Une photo à l'ambiance crépusculaire, un décorum à la Oscar Wilde. La pochette nous présente
Oh! Tiger Mountain, Mathieu Poulain de son vrai nom, en dandy ténébreux. La première écoute de l'album est assez troublante après une telle approche. Du blues, de la pop sixties, quelques pincées de surf. On est très loin du dandysme et du spleen baudelairien.
Quelle déception! On se sent trahi par un objet aussi intriguant.
Une seule solution reste à l'auditeur assez courageux : dissocier la musique de la pochette. Car si la mise en scène de la dernière est de qualité, les cinq titres qui composent cet EP ont aussi un charme en eux-mêmes.
Une des premières qualités de
New Religion réside dans sa diversité. Dans ce cinq titres, on passe de la pop au blues et la ballade.
Dans cette diversité, c'est sans doute le cinquième titre,
First Blues, le plus étonnant et c'est sans doute de celui-ci qu'il faut partir pour trouver la source commune qui irrigue cette œuvre. Trois sons qui semblent indépendants, une guitare acoustique qui ne cesse de répéter quelques mesures, une rythmique monotone, et une guitare aux accents quelques peu noise. A travers cet ensemble sonore flirtant avec le trip-hop émerge peu à peu une voix étouffée. Une voix qui tend à s'imposer, qui s'éclipse aussitôt. Cette voix de
Oh! Tiger Moutain qui s'efface au seuil terminal de cette EP sera peut-être notre premier guide, tel Virgile de la
Divine Comédie.
Cette voix grave très proche de certaines inflexions de
Nick Cave nous ferait oublier les origines françaises de
Oh! Tiger Mountain et fait davantage penser à un crooner américain, une voix à la fois profonde et désinvolte.

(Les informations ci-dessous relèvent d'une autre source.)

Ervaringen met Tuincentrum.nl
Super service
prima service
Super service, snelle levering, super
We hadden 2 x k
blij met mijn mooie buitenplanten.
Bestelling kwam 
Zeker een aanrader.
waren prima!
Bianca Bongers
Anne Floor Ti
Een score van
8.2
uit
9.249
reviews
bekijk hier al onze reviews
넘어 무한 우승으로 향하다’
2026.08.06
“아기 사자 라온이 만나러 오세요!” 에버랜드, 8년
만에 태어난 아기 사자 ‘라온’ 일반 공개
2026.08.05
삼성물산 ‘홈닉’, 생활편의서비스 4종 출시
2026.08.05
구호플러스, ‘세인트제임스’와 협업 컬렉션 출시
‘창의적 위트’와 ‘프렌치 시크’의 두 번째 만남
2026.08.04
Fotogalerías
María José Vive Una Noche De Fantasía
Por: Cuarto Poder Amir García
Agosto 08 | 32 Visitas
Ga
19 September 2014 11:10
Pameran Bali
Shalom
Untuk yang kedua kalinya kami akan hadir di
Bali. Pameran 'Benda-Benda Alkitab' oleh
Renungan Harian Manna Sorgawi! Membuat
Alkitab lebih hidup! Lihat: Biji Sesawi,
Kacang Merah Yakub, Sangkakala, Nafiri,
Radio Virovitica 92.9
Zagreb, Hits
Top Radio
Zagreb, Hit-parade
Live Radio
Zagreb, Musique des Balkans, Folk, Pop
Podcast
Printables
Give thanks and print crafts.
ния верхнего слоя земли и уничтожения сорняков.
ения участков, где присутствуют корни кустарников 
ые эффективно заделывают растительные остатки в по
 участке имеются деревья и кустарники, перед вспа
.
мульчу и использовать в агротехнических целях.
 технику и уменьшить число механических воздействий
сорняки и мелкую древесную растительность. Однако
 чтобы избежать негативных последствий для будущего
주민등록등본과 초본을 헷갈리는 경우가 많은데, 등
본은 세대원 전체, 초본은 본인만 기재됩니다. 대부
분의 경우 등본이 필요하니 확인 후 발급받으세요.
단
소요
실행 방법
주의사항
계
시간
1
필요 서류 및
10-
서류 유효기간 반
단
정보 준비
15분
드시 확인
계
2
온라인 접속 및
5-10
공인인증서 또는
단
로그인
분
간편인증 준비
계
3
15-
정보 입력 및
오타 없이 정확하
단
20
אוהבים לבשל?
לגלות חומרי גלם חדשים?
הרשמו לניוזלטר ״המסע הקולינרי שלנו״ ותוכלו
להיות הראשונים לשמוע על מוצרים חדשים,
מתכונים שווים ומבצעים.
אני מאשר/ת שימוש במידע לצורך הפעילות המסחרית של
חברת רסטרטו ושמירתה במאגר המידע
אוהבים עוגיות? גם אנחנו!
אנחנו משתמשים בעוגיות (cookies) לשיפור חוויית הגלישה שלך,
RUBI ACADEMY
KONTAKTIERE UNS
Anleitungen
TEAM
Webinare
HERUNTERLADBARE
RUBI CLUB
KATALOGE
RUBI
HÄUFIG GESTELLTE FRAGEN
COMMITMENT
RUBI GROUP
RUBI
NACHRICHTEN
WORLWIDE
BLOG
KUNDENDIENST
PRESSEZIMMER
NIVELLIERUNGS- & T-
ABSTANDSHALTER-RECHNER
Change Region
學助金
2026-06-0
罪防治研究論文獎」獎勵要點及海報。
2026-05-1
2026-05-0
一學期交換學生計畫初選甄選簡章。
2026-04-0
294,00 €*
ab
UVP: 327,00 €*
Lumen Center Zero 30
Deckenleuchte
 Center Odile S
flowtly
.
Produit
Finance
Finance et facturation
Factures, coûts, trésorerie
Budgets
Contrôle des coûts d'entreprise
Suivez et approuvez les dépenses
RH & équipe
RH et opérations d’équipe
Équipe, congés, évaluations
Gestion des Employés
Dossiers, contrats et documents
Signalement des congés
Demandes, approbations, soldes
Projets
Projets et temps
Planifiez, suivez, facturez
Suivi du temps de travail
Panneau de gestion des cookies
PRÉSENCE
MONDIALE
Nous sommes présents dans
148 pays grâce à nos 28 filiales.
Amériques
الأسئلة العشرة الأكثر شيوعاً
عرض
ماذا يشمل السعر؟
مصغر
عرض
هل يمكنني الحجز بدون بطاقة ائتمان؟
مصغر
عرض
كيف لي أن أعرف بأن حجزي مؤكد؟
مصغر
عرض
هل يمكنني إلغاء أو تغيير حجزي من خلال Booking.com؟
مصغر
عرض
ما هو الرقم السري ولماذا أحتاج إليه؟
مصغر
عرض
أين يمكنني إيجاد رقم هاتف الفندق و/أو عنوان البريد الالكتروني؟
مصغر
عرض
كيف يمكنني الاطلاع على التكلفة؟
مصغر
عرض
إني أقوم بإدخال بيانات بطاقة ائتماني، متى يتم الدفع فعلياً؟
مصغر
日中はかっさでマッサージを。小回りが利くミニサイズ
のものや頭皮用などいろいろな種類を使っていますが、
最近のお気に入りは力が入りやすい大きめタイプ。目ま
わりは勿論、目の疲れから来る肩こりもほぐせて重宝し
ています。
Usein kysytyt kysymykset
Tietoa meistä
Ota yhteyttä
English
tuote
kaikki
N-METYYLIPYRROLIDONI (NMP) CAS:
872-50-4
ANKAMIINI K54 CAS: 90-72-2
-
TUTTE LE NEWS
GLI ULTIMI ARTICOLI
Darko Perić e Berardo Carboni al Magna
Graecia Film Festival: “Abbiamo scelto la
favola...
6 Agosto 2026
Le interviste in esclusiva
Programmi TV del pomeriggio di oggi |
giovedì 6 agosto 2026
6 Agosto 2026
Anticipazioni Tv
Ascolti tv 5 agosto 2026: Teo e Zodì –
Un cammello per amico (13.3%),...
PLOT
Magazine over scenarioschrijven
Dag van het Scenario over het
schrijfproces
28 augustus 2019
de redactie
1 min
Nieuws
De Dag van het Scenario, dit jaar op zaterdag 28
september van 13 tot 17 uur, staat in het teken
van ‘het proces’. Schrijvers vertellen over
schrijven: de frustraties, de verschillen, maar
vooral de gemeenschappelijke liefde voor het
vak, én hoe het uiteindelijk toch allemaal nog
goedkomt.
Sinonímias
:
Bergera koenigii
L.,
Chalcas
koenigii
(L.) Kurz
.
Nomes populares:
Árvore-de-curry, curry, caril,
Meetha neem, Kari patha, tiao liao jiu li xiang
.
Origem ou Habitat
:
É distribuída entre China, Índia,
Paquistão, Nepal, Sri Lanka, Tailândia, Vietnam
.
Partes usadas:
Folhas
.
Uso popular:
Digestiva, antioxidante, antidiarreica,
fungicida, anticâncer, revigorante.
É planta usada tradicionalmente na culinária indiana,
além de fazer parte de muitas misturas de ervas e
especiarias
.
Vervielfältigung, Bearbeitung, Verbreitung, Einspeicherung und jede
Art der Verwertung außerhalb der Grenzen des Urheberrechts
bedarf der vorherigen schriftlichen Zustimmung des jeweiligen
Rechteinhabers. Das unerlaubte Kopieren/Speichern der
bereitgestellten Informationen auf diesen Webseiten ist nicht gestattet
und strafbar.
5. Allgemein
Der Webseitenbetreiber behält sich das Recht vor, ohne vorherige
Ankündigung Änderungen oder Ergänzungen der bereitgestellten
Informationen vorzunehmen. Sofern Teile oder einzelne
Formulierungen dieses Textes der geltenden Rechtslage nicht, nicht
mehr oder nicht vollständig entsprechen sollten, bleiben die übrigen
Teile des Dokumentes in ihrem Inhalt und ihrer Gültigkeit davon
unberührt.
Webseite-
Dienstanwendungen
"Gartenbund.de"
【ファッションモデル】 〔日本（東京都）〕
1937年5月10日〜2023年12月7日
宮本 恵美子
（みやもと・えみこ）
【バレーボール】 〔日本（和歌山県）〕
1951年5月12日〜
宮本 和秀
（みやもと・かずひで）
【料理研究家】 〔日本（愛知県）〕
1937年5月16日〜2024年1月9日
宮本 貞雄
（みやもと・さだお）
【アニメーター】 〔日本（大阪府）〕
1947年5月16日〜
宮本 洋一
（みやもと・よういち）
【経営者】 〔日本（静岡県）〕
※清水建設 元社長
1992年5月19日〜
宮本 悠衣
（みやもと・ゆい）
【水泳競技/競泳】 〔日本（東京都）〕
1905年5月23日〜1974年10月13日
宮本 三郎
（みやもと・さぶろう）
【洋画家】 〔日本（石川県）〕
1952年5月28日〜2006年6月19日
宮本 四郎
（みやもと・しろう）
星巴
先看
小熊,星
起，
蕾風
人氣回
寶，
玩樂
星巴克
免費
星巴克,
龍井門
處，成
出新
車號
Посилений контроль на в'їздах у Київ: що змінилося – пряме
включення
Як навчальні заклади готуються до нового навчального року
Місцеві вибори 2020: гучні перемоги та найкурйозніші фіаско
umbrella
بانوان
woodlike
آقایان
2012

Et pourtant.... elle n'est encore que notre Virgile, mais pour accéder au paradis de la divine comédie, il nous faut notre Béatrice. Quitter cette voix qui n'est qu'humaine pour écouter la musique céleste de cette nouvelle religion que
Oh! Tiger Moutain nous promet. Alors, il faut reprendre à nouveau ces différents morceaux. Oui, les influences sont indéniables et maîtrisées, un peu de blues-pop comme les
Black Keys, de la pop sixties. Pourtant, on perçoit derrière ces mélodies des sons électroniques autant indispensables qu'ils passent inaperçus en transformant ces mélodies d'autrefois en nos contemporains et une chambre d'écho qui donne un relief supplémentaire à l'ensemble. Oui, ce marseillais est bien un dandy de la musique. Avec, cet EP annonçant son deuxième album, il se construit sa tour d'ivoire personnelle. Une tour exigeante avec son auditeur pour qu'elle devienne enfin perceptible.